The forehead has a variety of shapes that differ according to gender. Men tend to have flatter, fuller foreheads with more prominent brow bones (supraorbital ridges), while women’s foreheads tend to be smoother, less full, and with flatter brow bones that tend to slope toward the forehead. temporal region. Whether for a congenital deformity (such as craniosynostosis), resection of a frontal tumor (craniotomy flap), or for prior contouring purposes (FFS, facial feminization surgery), there are rare cases where one wishes to have a definition of fuller or more prominent forehead restored.

Brow bone augmentation (BBA) is one form of brow reshaping that can be performed. Using synthetic materials as a building material, the bone can be “thickened” and re-contoured to alter the appearance of the brow.
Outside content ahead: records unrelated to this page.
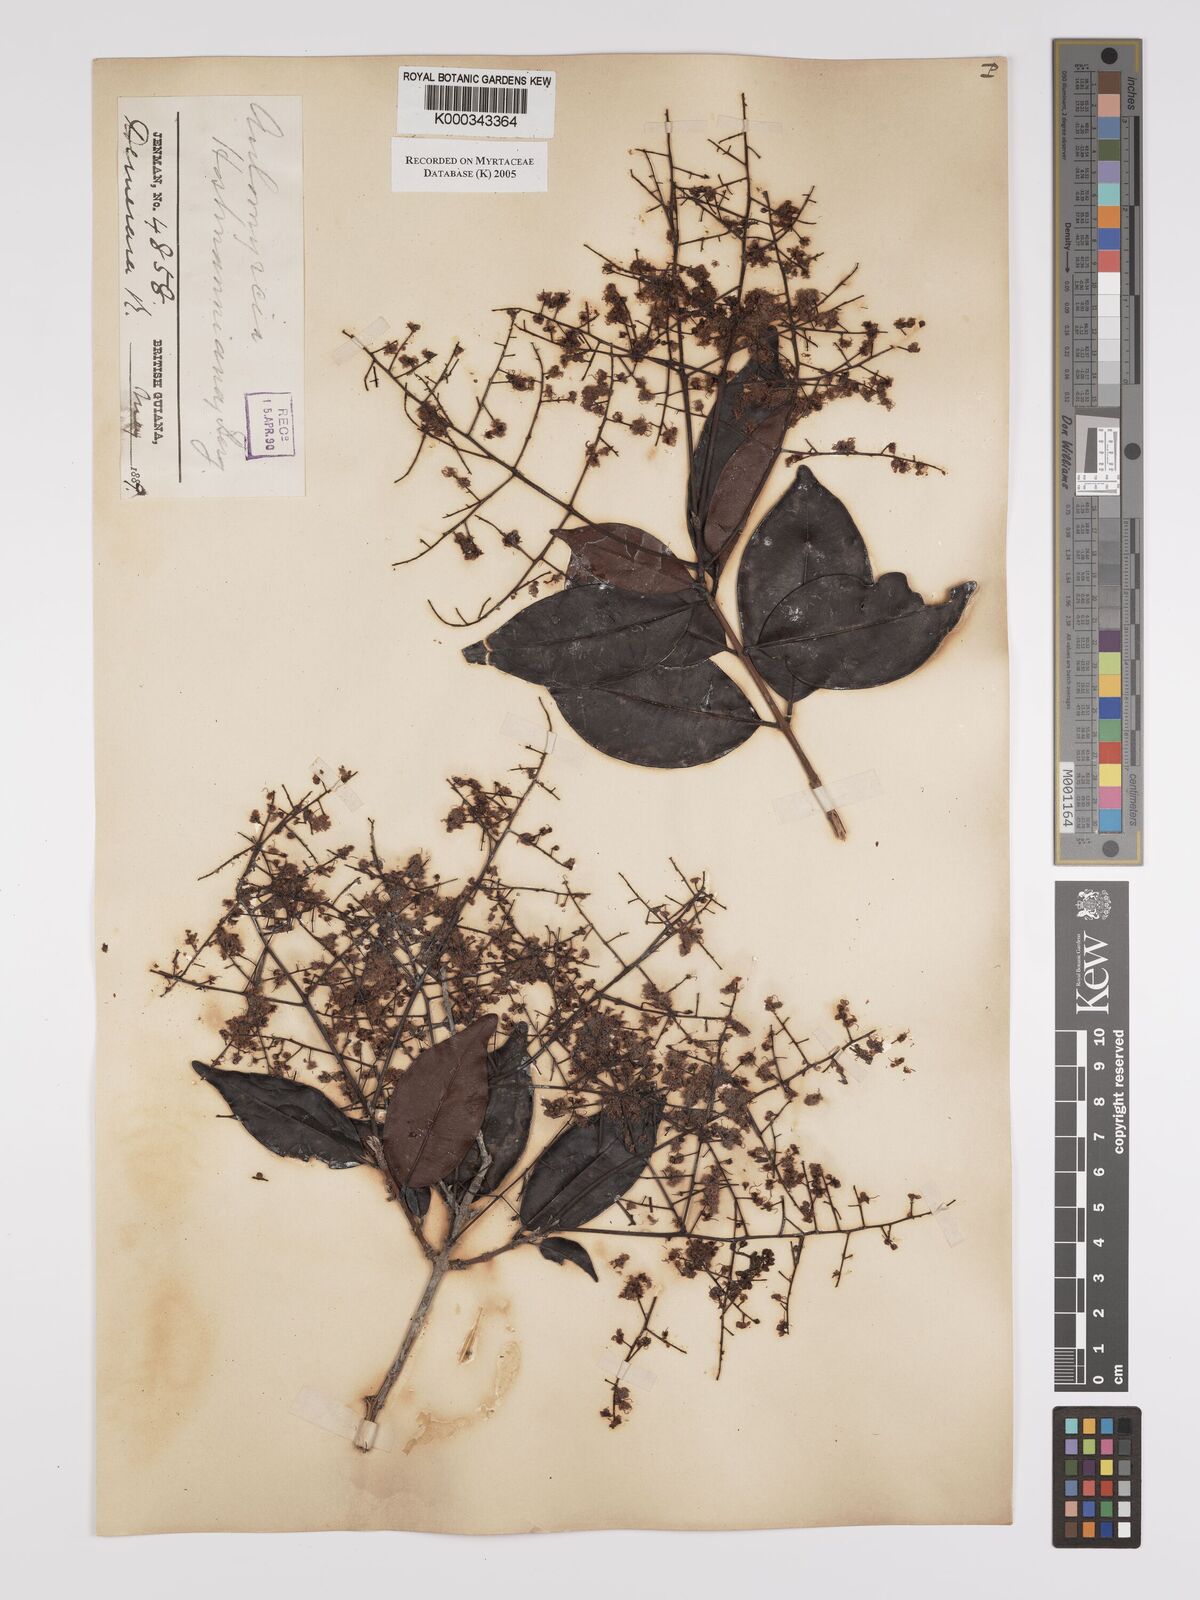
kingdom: Plantae
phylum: Tracheophyta
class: Magnoliopsida
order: Myrtales
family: Myrtaceae
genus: Myrcia
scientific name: Myrcia amazonica
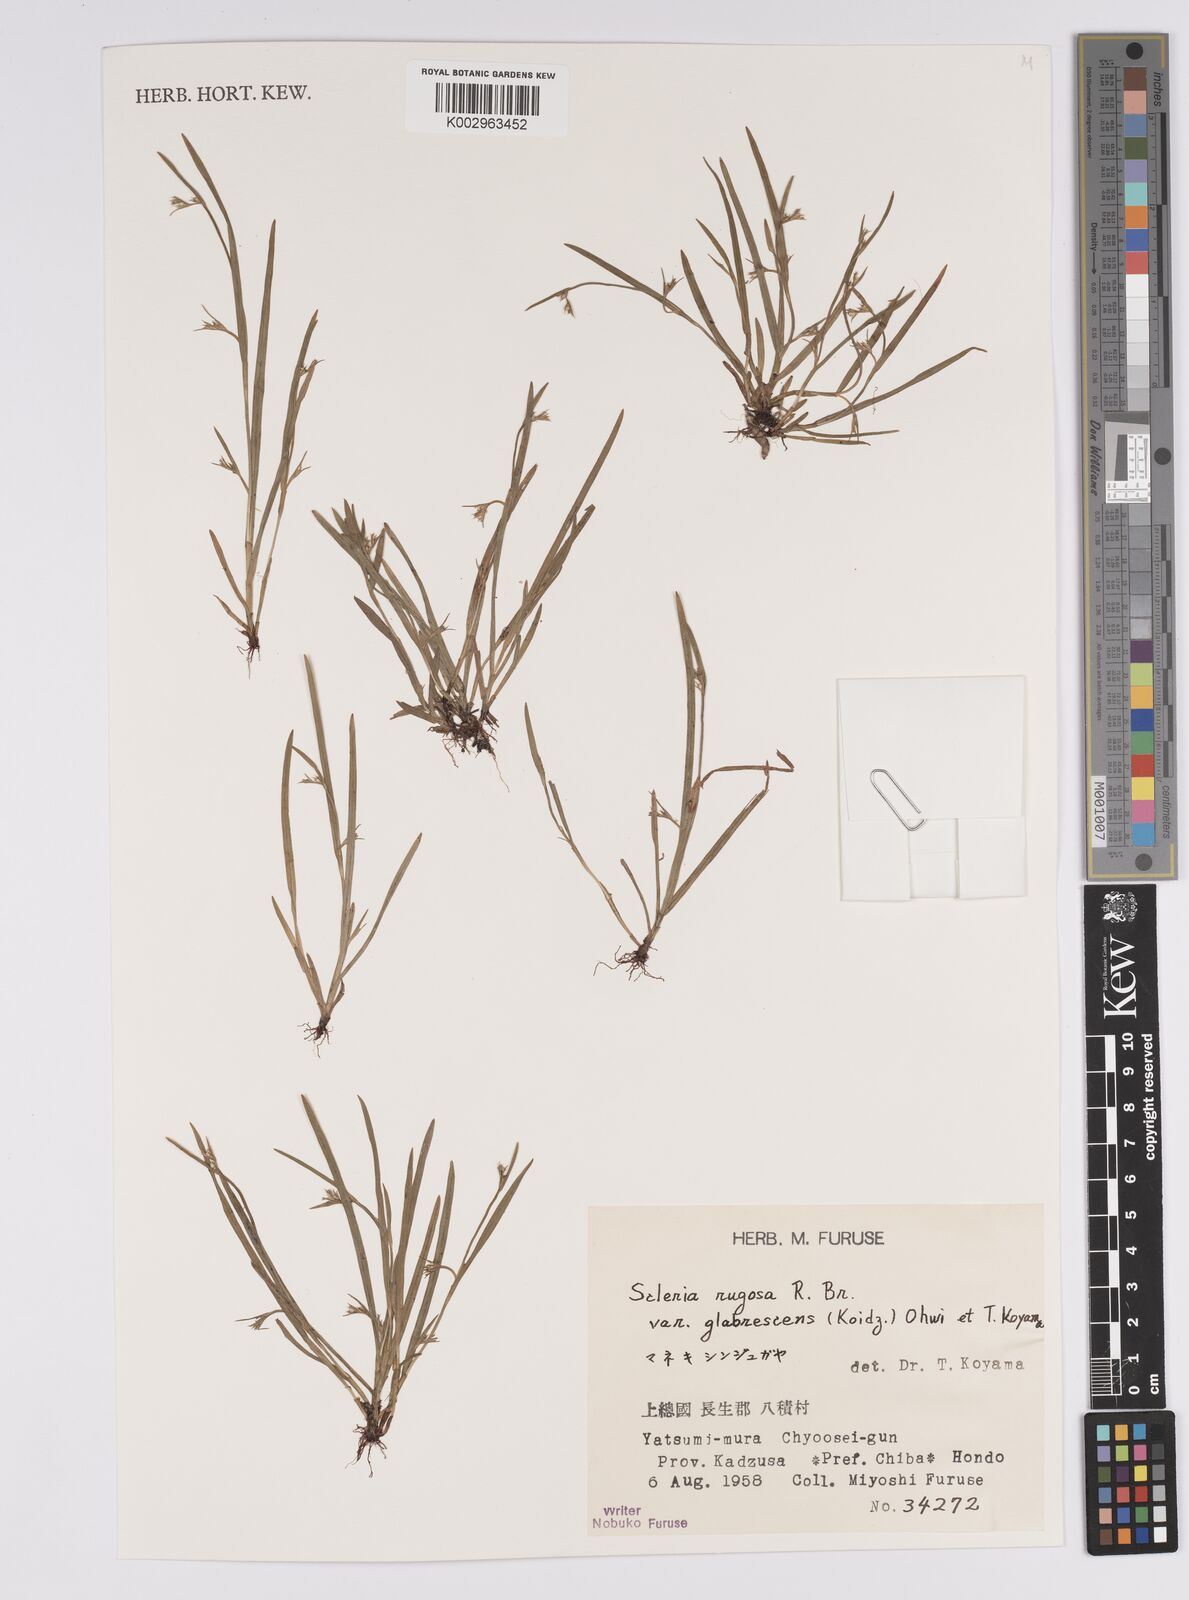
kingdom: Plantae
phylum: Tracheophyta
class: Liliopsida
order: Poales
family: Cyperaceae
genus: Scleria
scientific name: Scleria rugosa
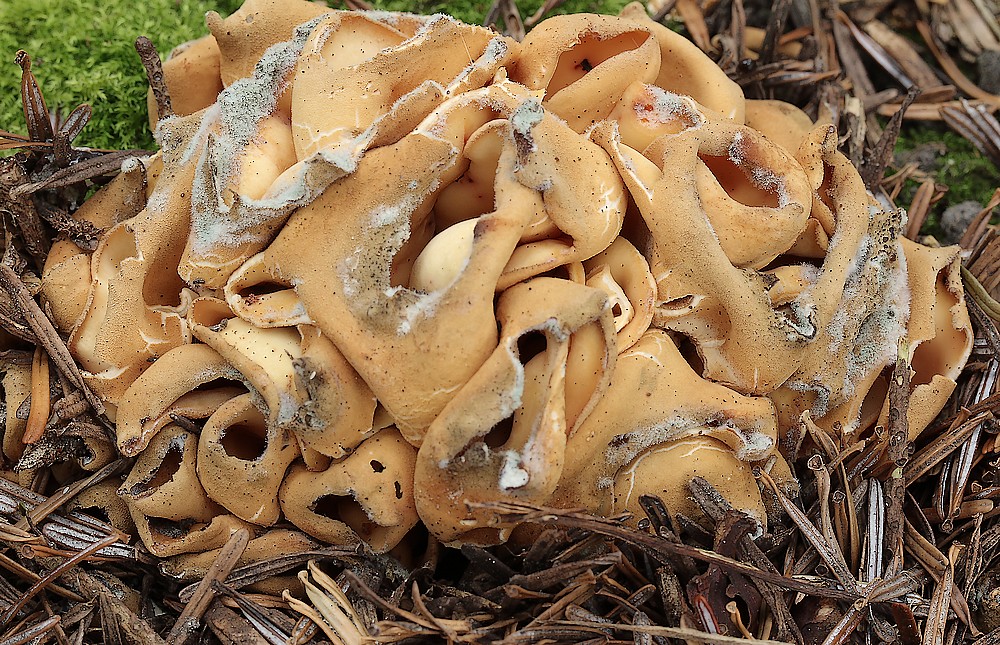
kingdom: Fungi
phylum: Ascomycota
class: Pezizomycetes
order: Pezizales
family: Otideaceae
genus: Otidea
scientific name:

Since the brow and upper eyelid are affected by their underlying bony support, such changes can produce subtle or dramatic differences.

One of the key questions of brow bone augmentation is what material to use. Currently, hydroxyapatite (HA) and acrylic (PMMA) are the only two castable materials of choice. Your own bone is usually not a good choice as you have to collect it and how it survives as an inlay is hit or miss. Both HA and PMMA have their advocates but I have had good results with both. Either one can do the job. PMMA is much cheaper from a material cost standpoint and is very hard once it sets, being harder, if not harder, than natural bone. HA is much more expensive, a bit more difficult to work with, and is more brittle on impact. But it is closer to natural bone mineral, so it has better compatibility and less risk of long-term bodily reaction problems.

There is also the option of a synthetic implant carved from silicone or polyethylene. (Medpor) This requires a higher degree of skill and time to get all edges flat and flush with the surrounding bone. It’s easy to see how an edge pass can feel through the skin unless it’s done perfectly. Edge fading and blending with surrounding bone is much safer with castable materials.

The other important BBA consideration is access. For the most part, an open-scalp approach provides the best vision and shape control. But this is understandably problematic for most men unless they have a pre-existing scar on their scalp to use. For llm most women this is not a major issue as a hairline (pretrichial) approach can be done and that scar can be quite fine and unnoticeable. I know this from extensive experience with pretrichial (hairline) brow lift procedures performed for cosmetic purposes.

An unopened (endoscopic) scalp approach may be used in selected cases of forehead augmentation. When it comes to augmenting the central or uppermost part of the forehead, the endoscopic approach can be performed using PMMA as the injectable material. PMMA can be injected and pushed like a frozen putty and shaped by external molding through the skin of the forehead. HA is quite a different material and its handling properties allow for nothing more than an open approach to the scalp. But working in the forehead area, which is a very low point for endoscopic visualization, is even difficult with PMMA. Therefore, I would recommend an open approach for any brow bone buildup.